Defendants-Appellants Michelle Williams ("Williams") and Robert Kelly, III ("Kelly") appeal their sentences following the entry of guilty pleas to identity theft, 18 U.S.C. § 1028(a)(7). Defendant-Appellant Tanisha Jones Ward ("Ward") appeals her sentence following the entry of a guilty plea to identity theft, 18 U.S.C. § 1028(a)(7), and making a false statement, 18 U.S.C. § 1001(a)(2). Williams, Kelly, and Ward were involved in a scheme that involved the use of false identifying information to obtain home loans. The district court found that the enhancement in § 2B1.1(b)(9)(C)(i) of the 2002 Sentencing Guidelines for "the unauthorized transfer or use of a means of identification unlawfully to produce or obtain any other means of identification" applied to Williams's and Kelly's conduct. UNITED STATES SENTENCING GUIDELINES MANUAL § 2B1.1(b)(9)(C)(i) (2002). Due to ex post facto concerns, the district court sentenced Kelly and Ward using the 1998 Sentencing Guidelines (in effect at the time of the crime) rather than the 2002 Sentencing Guidelines (in effect at the time of sentencing). Williams appeals the application of the & sect; 2B1.1(b)(9)(C)(i) enhancement. Kelly appeals the use of the 1998 Sentencing Guidelines, contending that the 2002 Sentencing Guidelines should be applied without the § 2B1.1(b)(9)(C)(i) enhancement. Ward appeals the district court's refusal to depart downward due to her family circumstances, aberrant behavior, and her relative culpability compared to the other defendants. For the reasons set forth below, we AFFIRM the sentences of Williams, Kelly, and Ward.

I. FACTUAL BACKGROUND

2

From on or about September 25, 1998, and continuing to on or about June 21, 2000, Terrell Green, Marcus Martin, and Thomas Anthony Taylor provided false identifying information to persons who wanted to buy a house under a loan program administered by the Federal Housing Administration ("FHA"). The data included a social security number, employment information, and salary information. Purchasers such as Kelly and Williams signed loan documents containing the false information and submitted them to Community Mortgage Corporation ("CMC") for the federally guaranteed loans and the City of Memphis, Tennessee Division of Housing and Community Development for down payment assistance loans. On or about May 16, 2000, Williams received loans from CMC and the City of Memphis valued in excess of $59,000. On or about May 19, 2000, Kelly received over $90,000 in loans. Ward acted as the realtor in each of the loans. In addition, on or about June 21, 2000, Ward used a false social security number, which she received from Terrell Green, in order to apply for a FHA loan.

------------------------------

## Exercise 1:
According to the appeal opinion, what role did Ward play in each of the loans?
## Exercise 2:
Pick up the appeal opinion after its final sentence and carry it on.

------------------------------

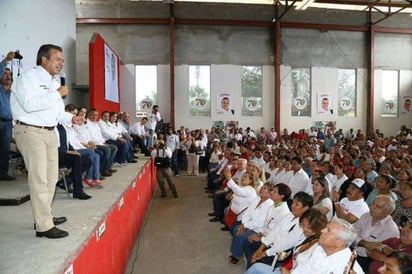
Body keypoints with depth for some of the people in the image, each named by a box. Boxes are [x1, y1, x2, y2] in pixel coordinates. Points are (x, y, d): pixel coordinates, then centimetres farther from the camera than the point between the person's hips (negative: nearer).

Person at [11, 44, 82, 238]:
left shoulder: (53, 81, 18)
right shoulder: (29, 77, -9)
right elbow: (30, 104, -26)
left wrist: (70, 118, 5)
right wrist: (57, 94, -21)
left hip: (49, 132, 9)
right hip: (31, 132, -9)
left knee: (51, 177, 13)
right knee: (39, 179, -8)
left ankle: (44, 216, 28)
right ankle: (44, 226, -2)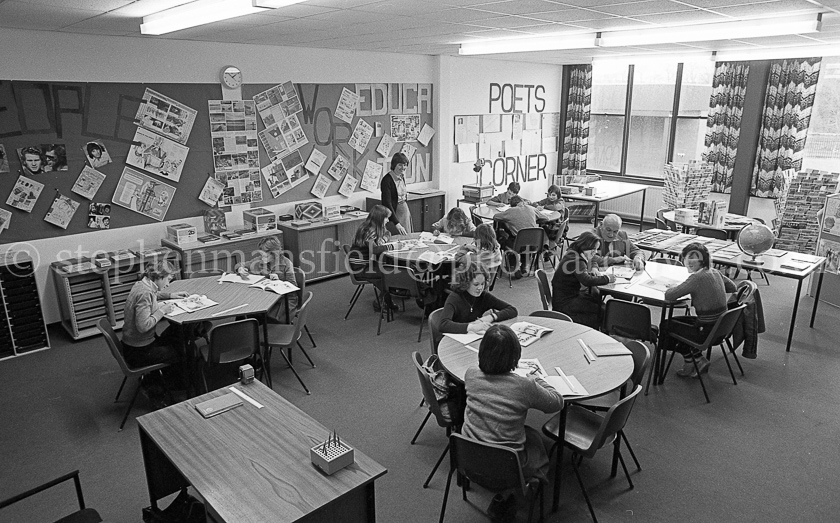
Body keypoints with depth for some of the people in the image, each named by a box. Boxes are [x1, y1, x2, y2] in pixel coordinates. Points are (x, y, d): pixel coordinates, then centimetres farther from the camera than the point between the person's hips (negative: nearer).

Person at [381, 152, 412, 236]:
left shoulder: (402, 176, 6)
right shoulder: (387, 180, -17)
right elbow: (387, 203, -23)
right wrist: (397, 224, -30)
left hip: (405, 213, 7)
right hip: (393, 215, -7)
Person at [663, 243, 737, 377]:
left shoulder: (697, 277, -22)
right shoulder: (715, 272, 2)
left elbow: (668, 295, -24)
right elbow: (732, 287, 20)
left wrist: (673, 288, -2)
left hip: (708, 331, -8)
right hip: (720, 327, 8)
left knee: (666, 325, 11)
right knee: (677, 321, 24)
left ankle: (694, 360, 22)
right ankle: (697, 359, 23)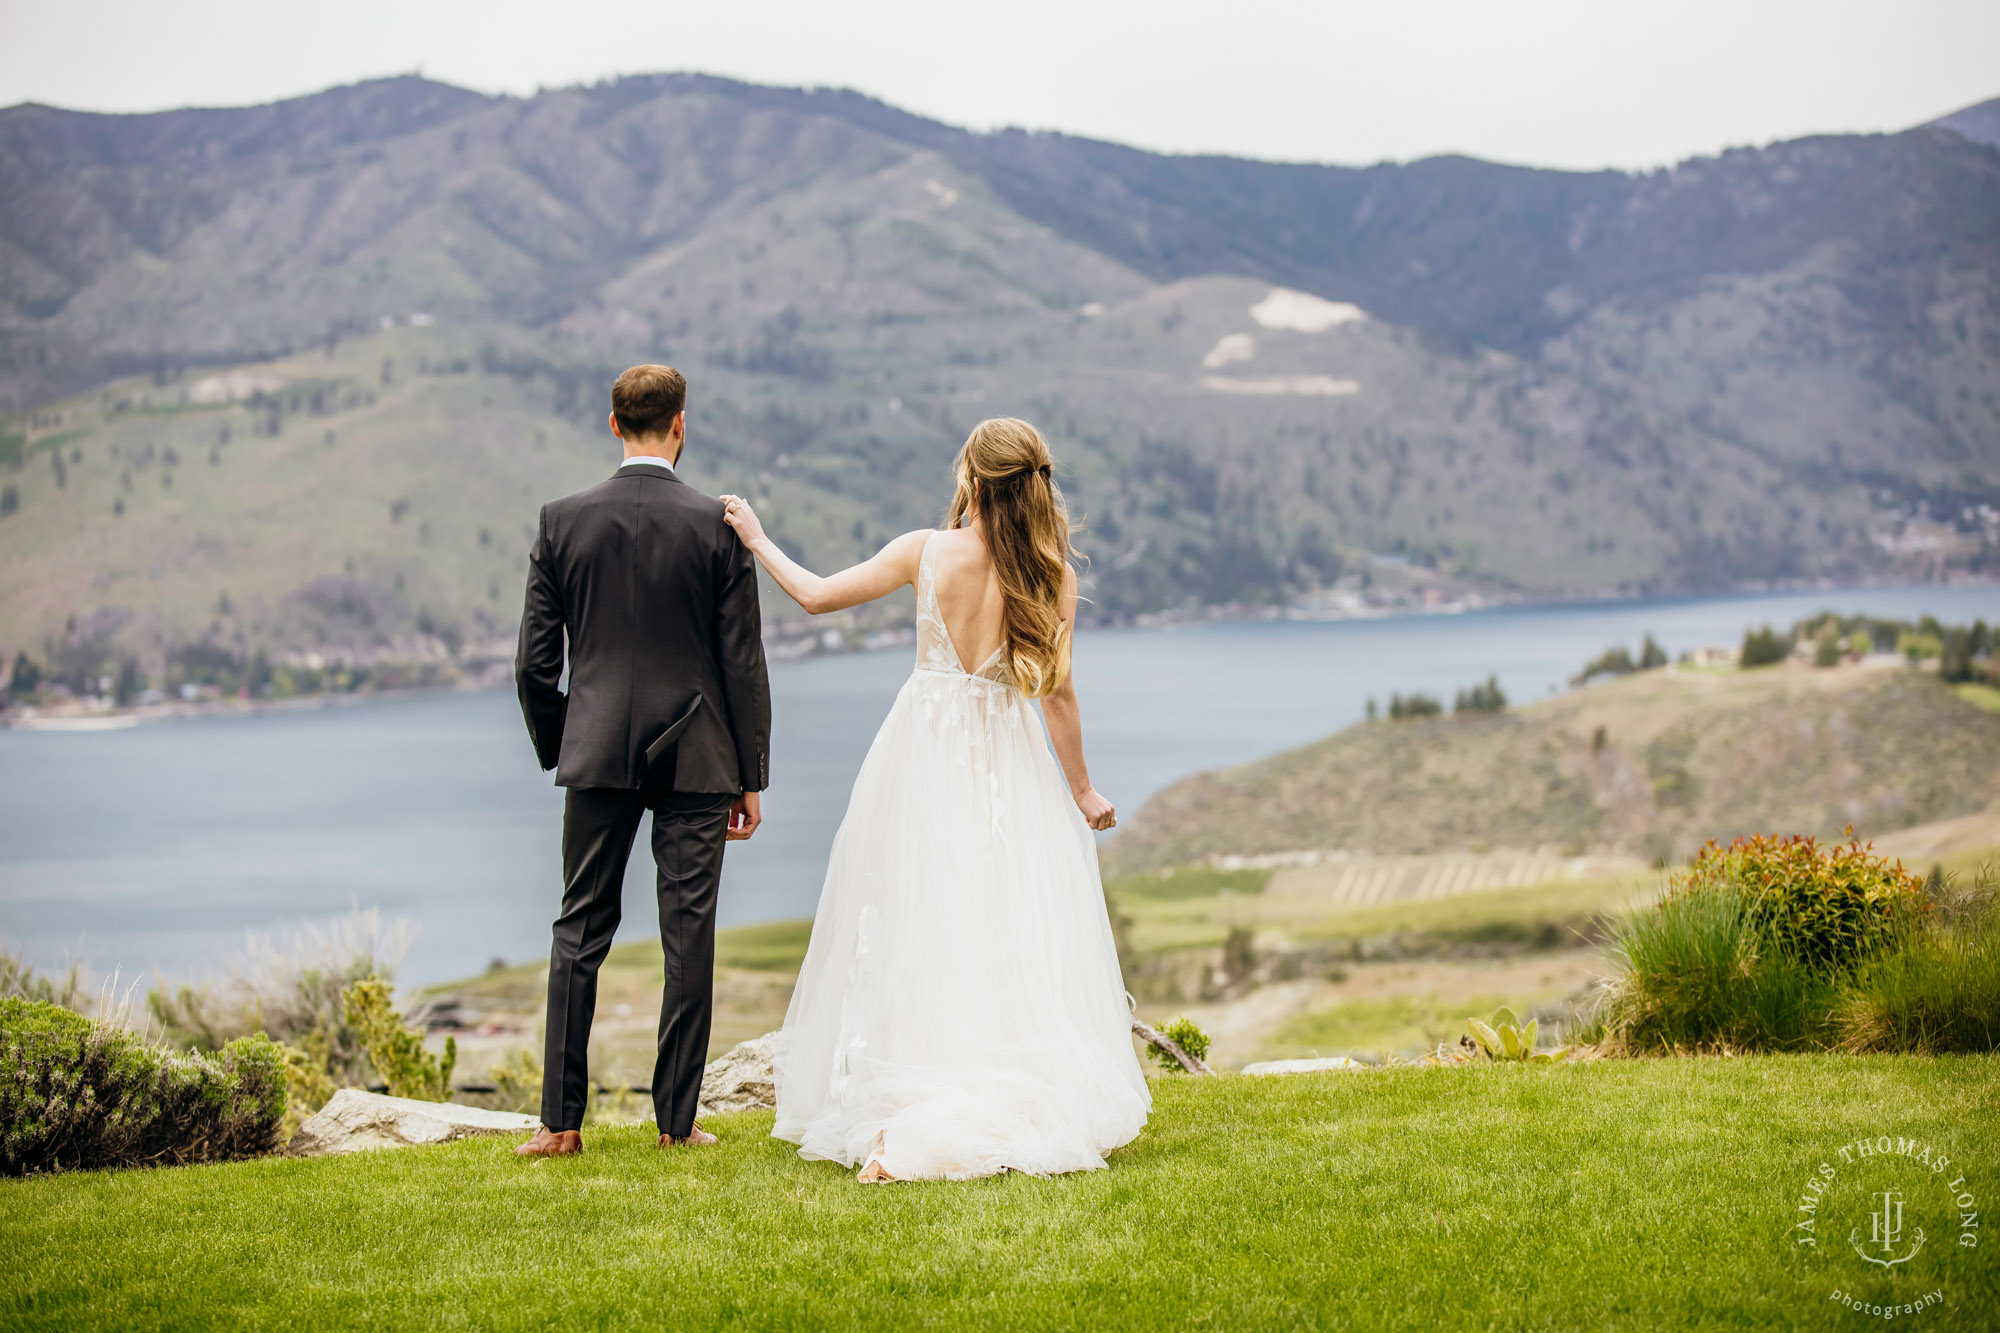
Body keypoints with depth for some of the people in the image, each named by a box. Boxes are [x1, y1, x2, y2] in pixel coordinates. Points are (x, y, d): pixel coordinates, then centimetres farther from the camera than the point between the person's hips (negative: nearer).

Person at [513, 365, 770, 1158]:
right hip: (696, 759, -1)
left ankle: (561, 1120, 6)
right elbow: (743, 663, -4)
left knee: (580, 931, 8)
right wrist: (751, 778, 4)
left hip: (599, 753, 2)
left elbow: (535, 662, 1)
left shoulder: (563, 521, -1)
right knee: (689, 936, 4)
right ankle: (676, 1118, 8)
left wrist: (556, 750, 16)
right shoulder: (718, 525, -5)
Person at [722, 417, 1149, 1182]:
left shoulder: (926, 552, -11)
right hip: (1009, 767, 1)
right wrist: (1082, 789, 7)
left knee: (914, 934, 6)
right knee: (1016, 937, 7)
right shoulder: (1051, 574, -8)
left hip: (925, 755, 0)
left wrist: (758, 540, 13)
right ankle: (1034, 1109, 8)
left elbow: (816, 596, -2)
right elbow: (1057, 694, -4)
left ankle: (899, 1120, 3)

------------------------------

## Output 1:
She acted as the realtor.

## Output 2:
3

Williams entered a plea of guilty to violating 18 U.S.C. § 1028(a)(7), through her use of Larmont F. White's social security number, in order to commit the federal felony violations of social security fraud and making a false statement within the jurisdiction of an agency of the United States. On December 2, 2002, Williams filed objections to the presentence report. At the sentencing hearing, Williams argued that the two-point enhancement pursuant to § 2B1.1(b)(9)(C)(i) of the 2002 Sentencing Guidelines did not apply to her conduct. The government supported the imposition of the enhancement because of Williams's purchase and use of someone else's social security number in order to obtain two separate loans. According to the government, the bank loan number is equivalent to false identification. Williams argued that the enhancement did not apply because she engaged in a single act — the signing of the loan documents containing the false information. Williams maintained that she purchased a loan package from Mr. Green and that she did not use the social security number in those documents to obtain additional false identification.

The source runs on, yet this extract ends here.